# Honey's?



## DocHoliday (Jan 7, 2008)

Anyone finding any honeys yet. We got to be getting close.


----------



## Sparky23 (Aug 15, 2007)

i havent found them since the early flush we had in augest, should be any day now though.I'm expecting to find some up north this weekend.


----------



## Mushroom Jack (May 28, 2009)

I agree, there was an early fruiting and I've seen a few entoloma abortivums and sulpher shelfs. Honeys are due any day. One of the best mushrooms to de-hydrate for the cold winter.


----------



## Oldgrandman (Nov 16, 2004)

Sparky23 said:


> i havent found them since the early flush we had in augest, should be any day now though.I'm expecting to find some up north this weekend.

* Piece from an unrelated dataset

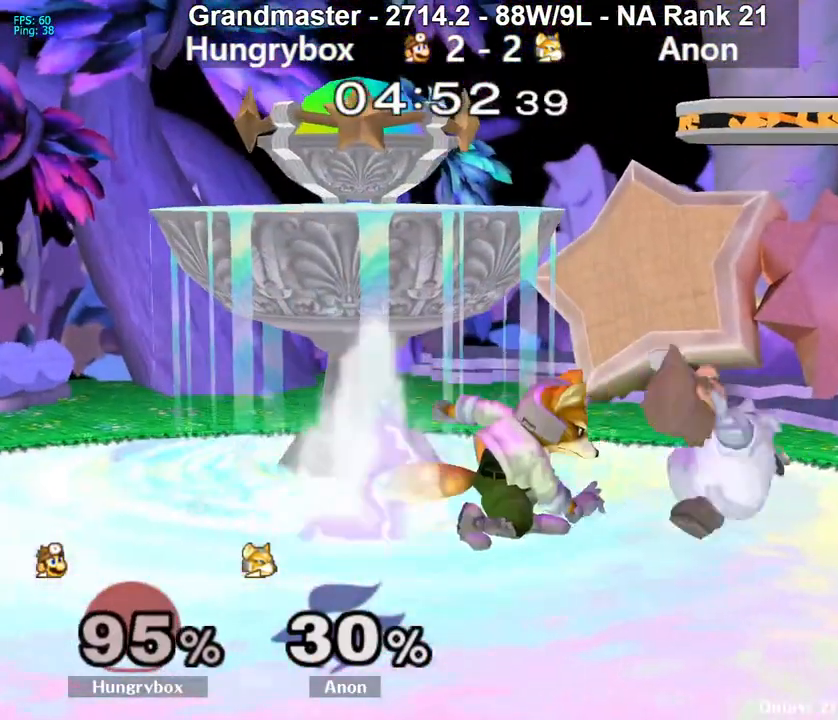
{"buttons": ["R1"], "left_stick": "down-right", "right_stick": "center", "events": [[133, "R1", "up"], [250, "R1", "down"], [267, "left_stick", "down-right"]]}
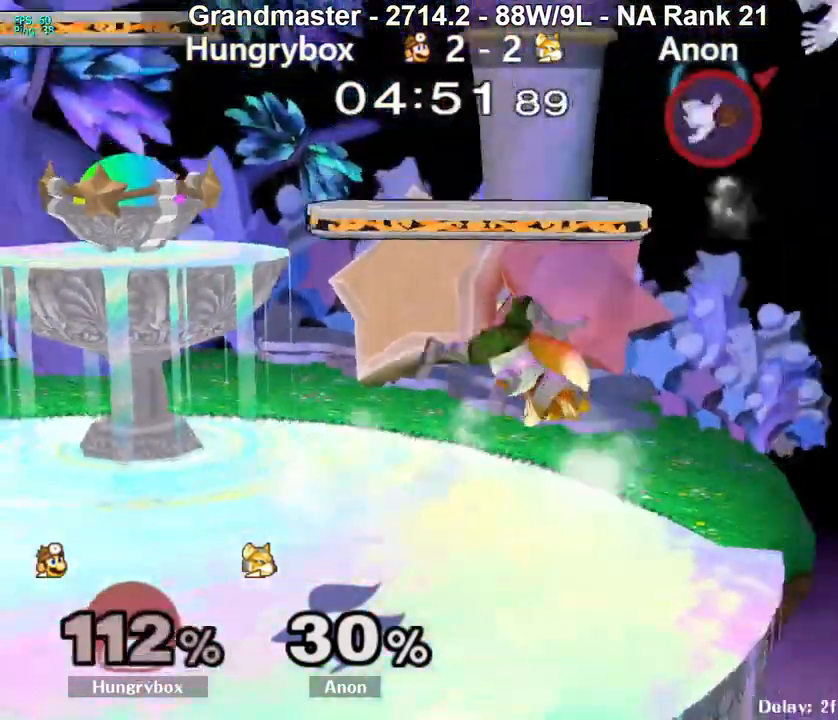
{"buttons": [], "left_stick": "left", "right_stick": "center", "events": [[50, "left_stick", "left"], [117, "R1", "up"]]}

I am betting a little moisture and a bit of a cold snap will bring em on. I too found an early flush about a month ago and the weather was just like that, moist and chilly.
Here in GR is is bone dry, with little poppin last I looked at my main spot. My buddy usually gets some shaggys but have not heard from him this week. We need moisture badly right now.


----------



## fasthunter (Sep 15, 2006)

I haven't even been out shrooming or much of anything other than work this week....BUSY! I would think the next good rain would bring them on though. I like to sautee and freeze them in butter. I didn't like them dehydrated last year. Fortunately I froze a few.


----------



## itsme (Jul 28, 2008)

Pretty sure these are not honey mushrooms, but they come up every fall in bulk and I'm not sure what they are.


----------



## zig (Aug 5, 2009)

Those most definitely are not honey mushrooms, but I can't tell you what they are. 

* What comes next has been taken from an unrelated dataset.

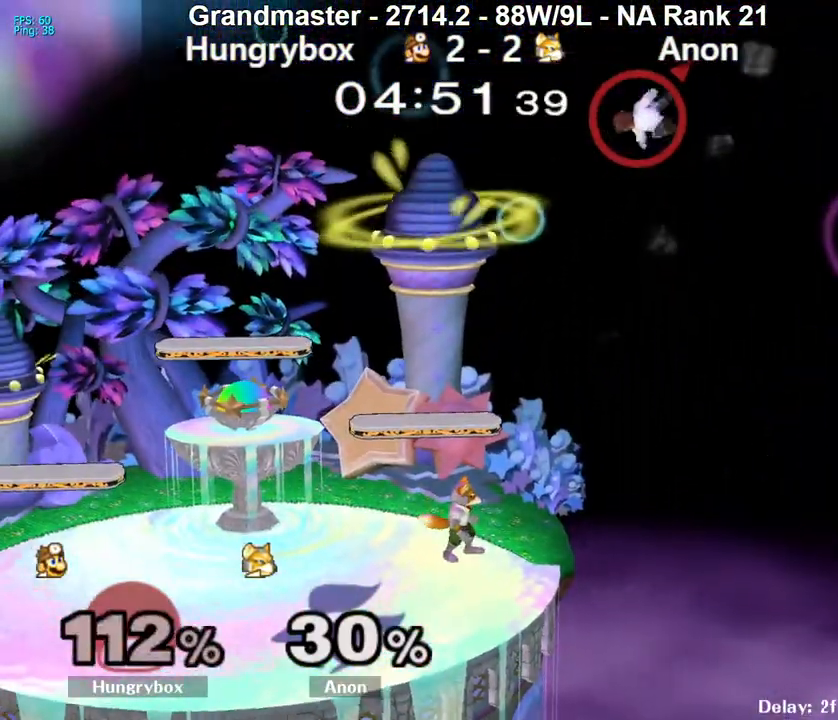
{"buttons": [], "left_stick": "left", "right_stick": "center", "events": []}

Hey Mushroom Jack, do you boil them before you dehydrate them?


----------



## Michigan Mike (May 21, 2004)

Itsme
Looks like some type of clitocybe to me and looks a 
little like c. robusto but they are generally hard to
id to exact sp.
http://www.mushroomexpert.com/clitocybe.html

In general clitocybe that I find usually smell pretty sweet
and I always thought they would be good to eat,
but most are quite poisonus from what I've read.
Well except for blewits which are pretty good imo.

mike


----------



## koby (Jul 20, 2001)

we went out yesterday scouting the Honey zones...nothing yet....need rain and cold...im guessing two weeks up where i hunt em (i-69 corridor)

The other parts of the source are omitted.